**EXERCISE PROMPT:** Within the listing below, please copy exactly the lines between the line holding "SALINA CHAPEL RIDGE" and the line holding "CORONADO PARK RESIDENCES", inclusive.

EXERCISE MATERIALS section start

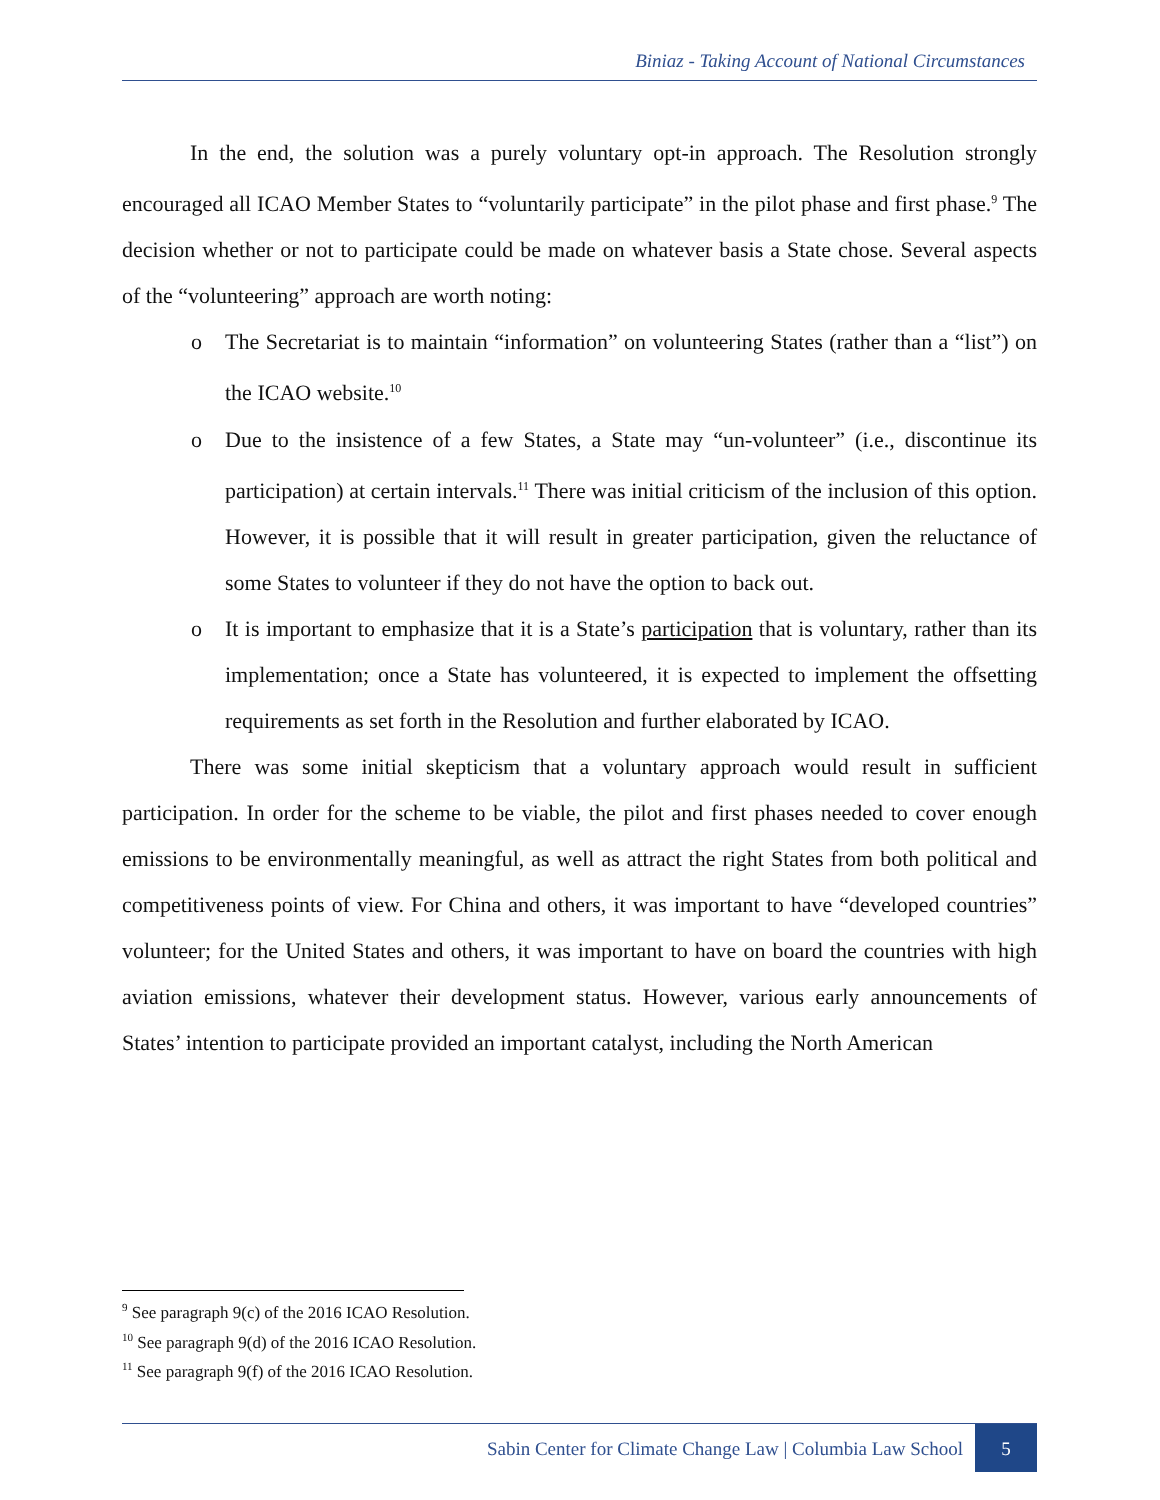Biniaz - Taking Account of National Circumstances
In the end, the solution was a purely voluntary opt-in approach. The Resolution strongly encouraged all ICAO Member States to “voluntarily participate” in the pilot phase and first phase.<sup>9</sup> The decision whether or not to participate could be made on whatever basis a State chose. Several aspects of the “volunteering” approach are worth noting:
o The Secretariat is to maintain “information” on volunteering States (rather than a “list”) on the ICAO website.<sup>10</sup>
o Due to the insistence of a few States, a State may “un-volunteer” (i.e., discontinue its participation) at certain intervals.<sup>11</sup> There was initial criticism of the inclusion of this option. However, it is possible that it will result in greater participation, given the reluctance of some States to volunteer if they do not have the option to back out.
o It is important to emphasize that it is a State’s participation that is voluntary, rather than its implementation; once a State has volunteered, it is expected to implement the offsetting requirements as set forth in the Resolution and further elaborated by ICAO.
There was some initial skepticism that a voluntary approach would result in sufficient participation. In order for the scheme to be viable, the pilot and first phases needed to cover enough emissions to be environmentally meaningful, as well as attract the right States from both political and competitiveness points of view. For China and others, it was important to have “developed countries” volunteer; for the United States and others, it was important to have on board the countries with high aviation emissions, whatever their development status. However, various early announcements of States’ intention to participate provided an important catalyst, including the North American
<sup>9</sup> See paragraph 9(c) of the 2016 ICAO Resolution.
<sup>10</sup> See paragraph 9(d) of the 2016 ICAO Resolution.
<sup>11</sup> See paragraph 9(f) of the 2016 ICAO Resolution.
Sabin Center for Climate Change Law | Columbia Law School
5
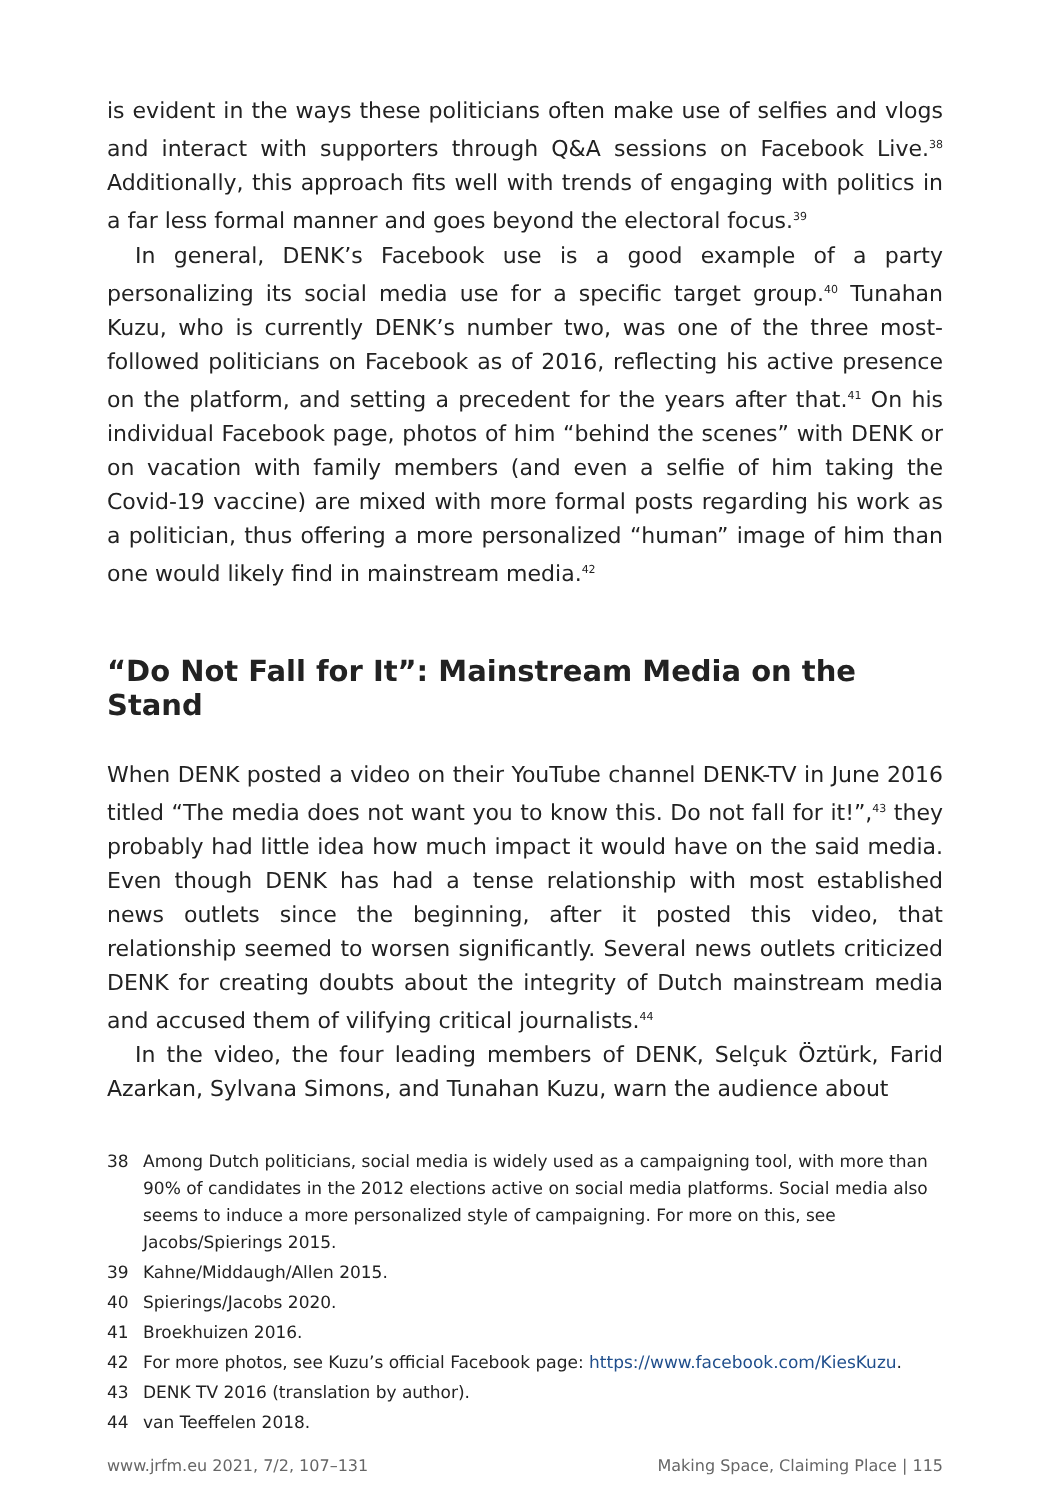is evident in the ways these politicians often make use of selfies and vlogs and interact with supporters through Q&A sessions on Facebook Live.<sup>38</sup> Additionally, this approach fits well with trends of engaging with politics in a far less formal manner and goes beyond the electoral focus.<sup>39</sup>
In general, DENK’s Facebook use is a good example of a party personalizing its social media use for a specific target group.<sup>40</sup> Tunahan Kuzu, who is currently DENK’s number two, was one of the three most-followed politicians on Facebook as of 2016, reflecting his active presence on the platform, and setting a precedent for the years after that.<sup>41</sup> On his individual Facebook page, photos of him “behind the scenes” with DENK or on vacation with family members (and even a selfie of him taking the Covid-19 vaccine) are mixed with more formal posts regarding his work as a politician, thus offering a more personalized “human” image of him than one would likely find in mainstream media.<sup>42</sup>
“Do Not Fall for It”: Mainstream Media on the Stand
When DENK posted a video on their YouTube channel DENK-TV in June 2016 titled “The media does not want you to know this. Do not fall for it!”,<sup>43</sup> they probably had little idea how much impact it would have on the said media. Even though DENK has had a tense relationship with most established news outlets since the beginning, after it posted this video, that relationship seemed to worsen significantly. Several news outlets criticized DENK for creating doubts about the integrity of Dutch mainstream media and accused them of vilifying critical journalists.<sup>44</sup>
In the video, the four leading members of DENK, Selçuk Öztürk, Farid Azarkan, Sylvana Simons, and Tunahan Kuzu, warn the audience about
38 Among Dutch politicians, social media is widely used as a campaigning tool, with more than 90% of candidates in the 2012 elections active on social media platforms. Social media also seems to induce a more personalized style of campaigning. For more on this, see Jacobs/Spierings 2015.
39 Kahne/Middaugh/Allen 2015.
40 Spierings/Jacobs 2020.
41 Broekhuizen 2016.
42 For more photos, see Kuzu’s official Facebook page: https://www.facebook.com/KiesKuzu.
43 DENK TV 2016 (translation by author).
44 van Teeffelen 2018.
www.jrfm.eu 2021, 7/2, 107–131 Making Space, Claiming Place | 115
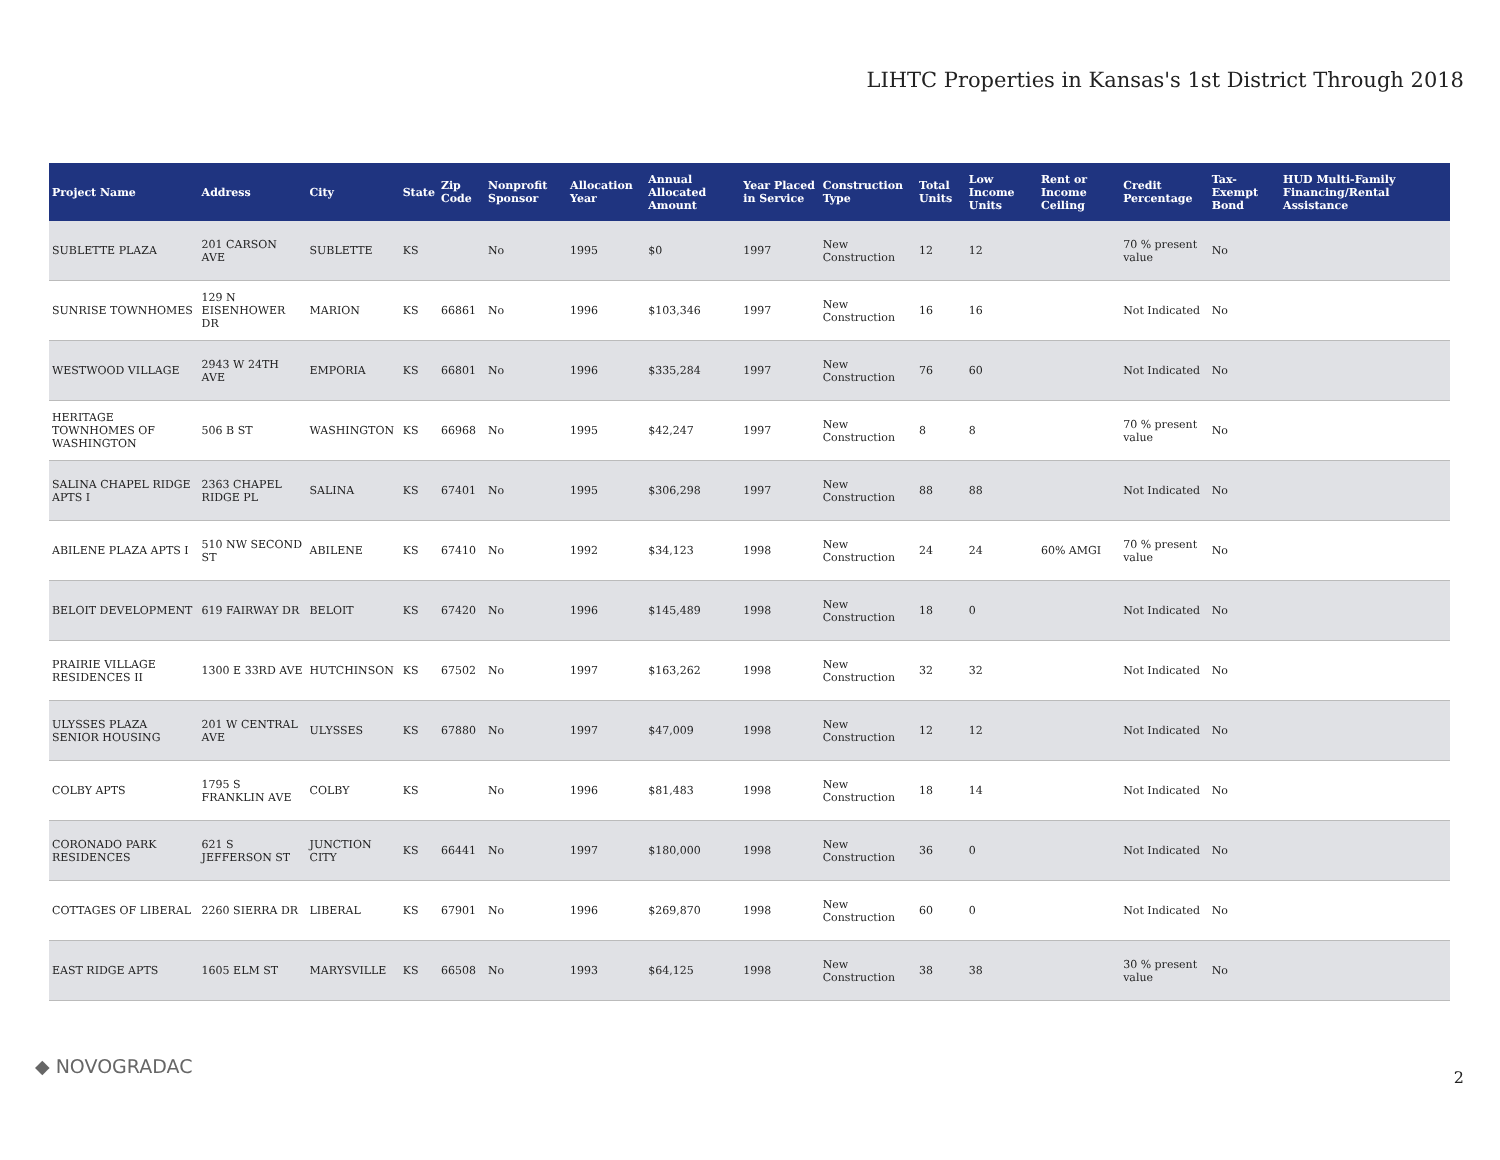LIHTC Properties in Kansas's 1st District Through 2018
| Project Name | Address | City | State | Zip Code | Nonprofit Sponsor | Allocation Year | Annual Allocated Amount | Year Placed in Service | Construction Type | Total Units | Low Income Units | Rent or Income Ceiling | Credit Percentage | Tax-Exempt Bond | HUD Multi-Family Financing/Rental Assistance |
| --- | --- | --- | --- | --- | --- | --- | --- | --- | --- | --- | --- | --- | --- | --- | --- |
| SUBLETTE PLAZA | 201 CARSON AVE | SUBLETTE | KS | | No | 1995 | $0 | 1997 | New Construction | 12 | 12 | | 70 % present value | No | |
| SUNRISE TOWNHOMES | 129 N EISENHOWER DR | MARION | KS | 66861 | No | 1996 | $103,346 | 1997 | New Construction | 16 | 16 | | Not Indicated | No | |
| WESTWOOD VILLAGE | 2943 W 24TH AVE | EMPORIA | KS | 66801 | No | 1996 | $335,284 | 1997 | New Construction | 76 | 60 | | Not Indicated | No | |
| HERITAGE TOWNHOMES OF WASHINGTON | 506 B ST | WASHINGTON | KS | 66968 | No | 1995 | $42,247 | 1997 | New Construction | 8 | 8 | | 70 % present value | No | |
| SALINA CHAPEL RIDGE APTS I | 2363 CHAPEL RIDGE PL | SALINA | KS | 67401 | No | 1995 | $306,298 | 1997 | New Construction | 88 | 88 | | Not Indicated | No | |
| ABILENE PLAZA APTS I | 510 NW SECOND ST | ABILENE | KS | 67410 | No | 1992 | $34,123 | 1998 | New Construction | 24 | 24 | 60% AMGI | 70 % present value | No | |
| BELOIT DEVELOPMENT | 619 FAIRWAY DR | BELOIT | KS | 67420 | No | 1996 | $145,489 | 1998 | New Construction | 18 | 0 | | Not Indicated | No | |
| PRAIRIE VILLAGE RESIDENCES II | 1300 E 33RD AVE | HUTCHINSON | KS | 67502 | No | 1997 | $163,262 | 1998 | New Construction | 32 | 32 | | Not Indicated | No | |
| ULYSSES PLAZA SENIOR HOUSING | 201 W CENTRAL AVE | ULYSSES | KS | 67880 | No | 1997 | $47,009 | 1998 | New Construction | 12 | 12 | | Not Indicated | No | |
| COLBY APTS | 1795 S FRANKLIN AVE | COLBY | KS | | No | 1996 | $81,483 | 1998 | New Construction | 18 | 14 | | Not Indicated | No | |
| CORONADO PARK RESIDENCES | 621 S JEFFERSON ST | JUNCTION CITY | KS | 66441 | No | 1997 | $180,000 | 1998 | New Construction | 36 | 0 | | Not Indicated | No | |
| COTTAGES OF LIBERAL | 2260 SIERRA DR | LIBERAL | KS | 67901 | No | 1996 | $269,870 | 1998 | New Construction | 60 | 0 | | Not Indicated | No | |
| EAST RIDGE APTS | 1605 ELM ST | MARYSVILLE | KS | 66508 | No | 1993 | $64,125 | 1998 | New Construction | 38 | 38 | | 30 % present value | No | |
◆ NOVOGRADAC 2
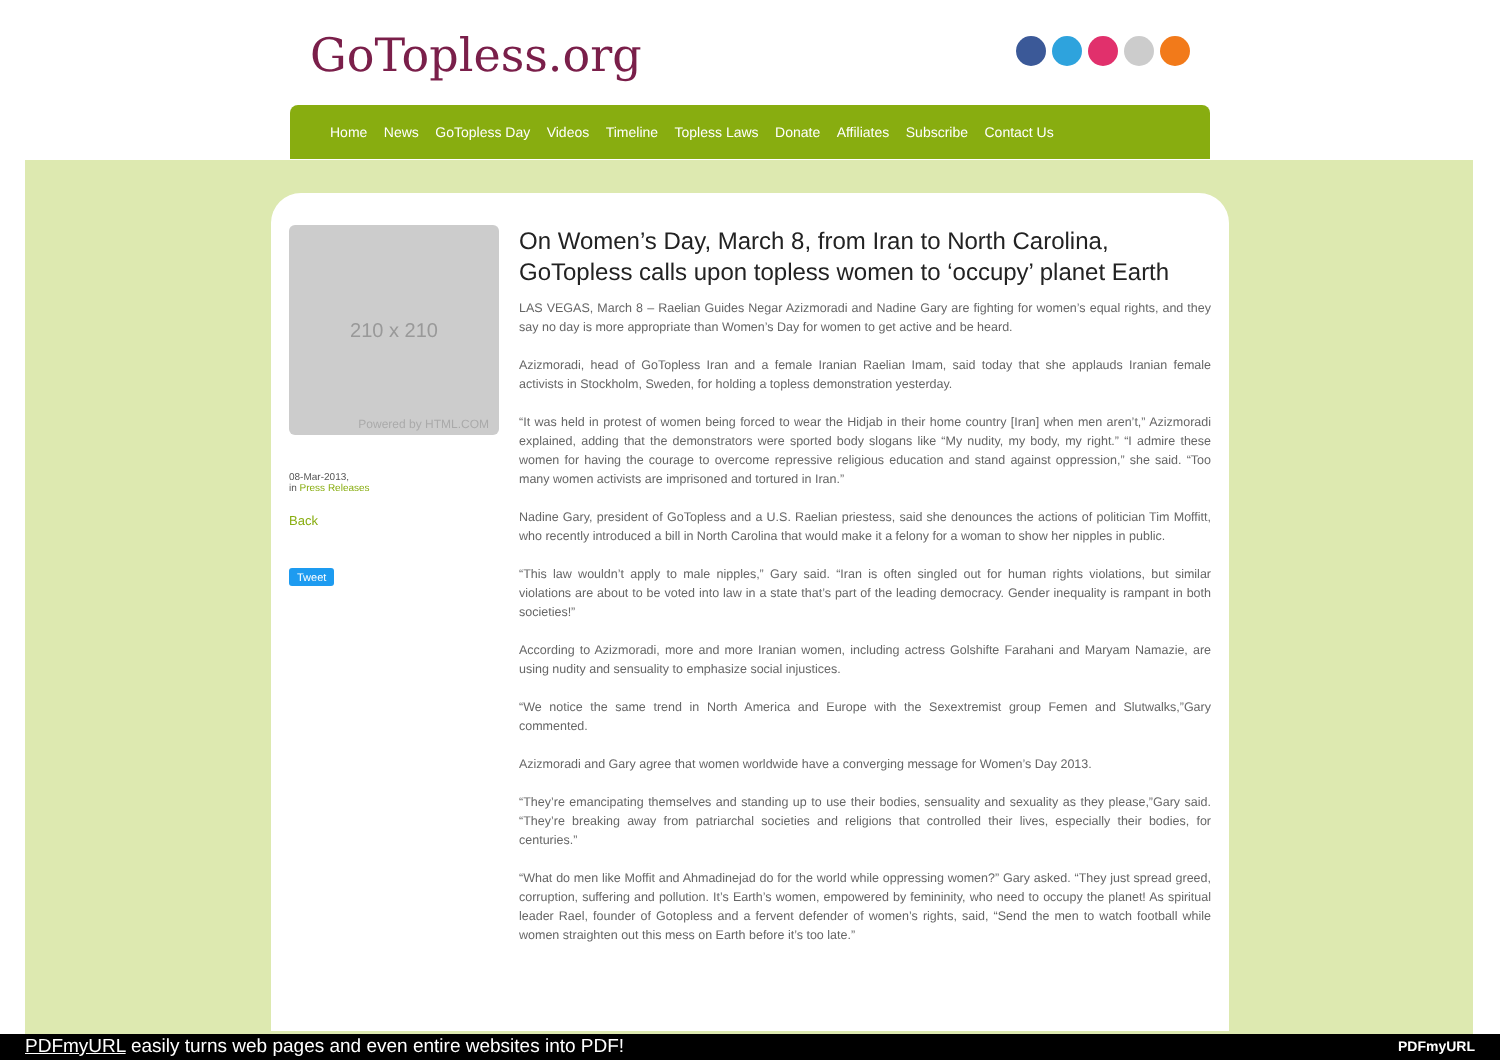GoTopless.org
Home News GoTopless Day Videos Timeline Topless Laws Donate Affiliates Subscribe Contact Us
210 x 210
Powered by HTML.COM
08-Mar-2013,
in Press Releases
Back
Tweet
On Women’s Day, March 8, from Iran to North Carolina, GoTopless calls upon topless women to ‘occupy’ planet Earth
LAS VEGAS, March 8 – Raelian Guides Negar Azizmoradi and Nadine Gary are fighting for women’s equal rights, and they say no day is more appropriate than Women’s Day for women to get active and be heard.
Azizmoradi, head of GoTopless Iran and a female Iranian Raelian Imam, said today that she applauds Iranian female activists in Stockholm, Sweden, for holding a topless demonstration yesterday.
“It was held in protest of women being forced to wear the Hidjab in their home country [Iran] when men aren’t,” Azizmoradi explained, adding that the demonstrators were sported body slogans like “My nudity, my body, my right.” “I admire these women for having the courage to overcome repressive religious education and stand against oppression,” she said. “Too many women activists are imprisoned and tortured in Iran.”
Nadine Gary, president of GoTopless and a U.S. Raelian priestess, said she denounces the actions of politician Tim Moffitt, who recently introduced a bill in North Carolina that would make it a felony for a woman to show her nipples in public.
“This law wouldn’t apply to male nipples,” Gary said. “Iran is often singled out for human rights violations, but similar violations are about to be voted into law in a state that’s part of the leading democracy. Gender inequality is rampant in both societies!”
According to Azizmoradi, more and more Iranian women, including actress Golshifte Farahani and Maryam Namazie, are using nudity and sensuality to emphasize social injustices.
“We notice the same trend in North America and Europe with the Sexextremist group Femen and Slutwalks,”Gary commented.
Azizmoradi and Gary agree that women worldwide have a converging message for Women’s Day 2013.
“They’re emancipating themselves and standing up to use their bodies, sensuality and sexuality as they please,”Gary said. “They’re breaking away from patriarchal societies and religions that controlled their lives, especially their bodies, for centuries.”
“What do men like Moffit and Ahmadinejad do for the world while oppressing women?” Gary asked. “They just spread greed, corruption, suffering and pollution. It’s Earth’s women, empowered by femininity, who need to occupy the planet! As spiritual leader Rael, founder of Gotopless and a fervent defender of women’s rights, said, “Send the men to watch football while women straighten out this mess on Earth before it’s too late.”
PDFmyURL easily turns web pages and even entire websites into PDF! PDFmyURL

EXERCISE MATERIALS section end

**ANSWER TO THE EXERCISE:**
| SALINA CHAPEL RIDGE APTS I | 2363 CHAPEL RIDGE PL | SALINA | KS | 67401 | No | 1995 | $306,298 | 1997 | New Construction | 88 | 88 | | Not Indicated | No | |
| ABILENE PLAZA APTS I | 510 NW SECOND ST | ABILENE | KS | 67410 | No | 1992 | $34,123 | 1998 | New Construction | 24 | 24 | 60% AMGI | 70 % present value | No | |
| BELOIT DEVELOPMENT | 619 FAIRWAY DR | BELOIT | KS | 67420 | No | 1996 | $145,489 | 1998 | New Construction | 18 | 0 | | Not Indicated | No | |
| PRAIRIE VILLAGE RESIDENCES II | 1300 E 33RD AVE | HUTCHINSON | KS | 67502 | No | 1997 | $163,262 | 1998 | New Construction | 32 | 32 | | Not Indicated | No | |
| ULYSSES PLAZA SENIOR HOUSING | 201 W CENTRAL AVE | ULYSSES | KS | 67880 | No | 1997 | $47,009 | 1998 | New Construction | 12 | 12 | | Not Indicated | No | |
| COLBY APTS | 1795 S FRANKLIN AVE | COLBY | KS | | No | 1996 | $81,483 | 1998 | New Construction | 18 | 14 | | Not Indicated | No | |
| CORONADO PARK RESIDENCES | 621 S JEFFERSON ST | JUNCTION CITY | KS | 66441 | No | 1997 | $180,000 | 1998 | New Construction | 36 | 0 | | Not Indicated | No | |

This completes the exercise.